#### Problem statement:
Copy the text lines of the material, swapping "Notre ancien prix" for "Prix d'origine" and leaving everything else unchanged. Leave the pictures out.

#### Available records:
------------------------------------------------------------
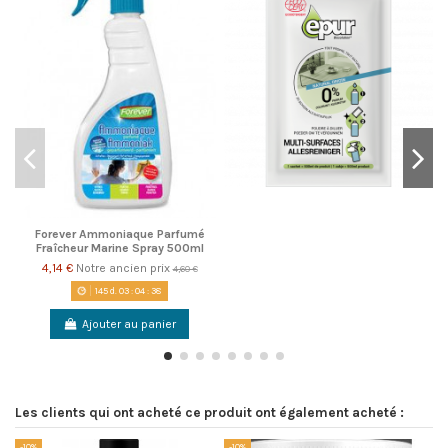
Forever Ammoniaque Parfumé
Fraîcheur Marine Spray 500ml
4,14 €
Notre ancien prix
4,60 €
145
d.
03
:
04
:
38
Ajouter au panier
Les clients qui ont acheté ce produit ont également acheté :
-10%
-10%
-1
------------------------------------------------------------
#### Result:
Forever Ammoniaque Parfumé
Fraîcheur Marine Spray 500ml
4,14 €
Prix d'origine
4,60 €
145
d.
03
:
04
:
38
Ajouter au panier
Les clients qui ont acheté ce produit ont également acheté :
-10%
-10%
-1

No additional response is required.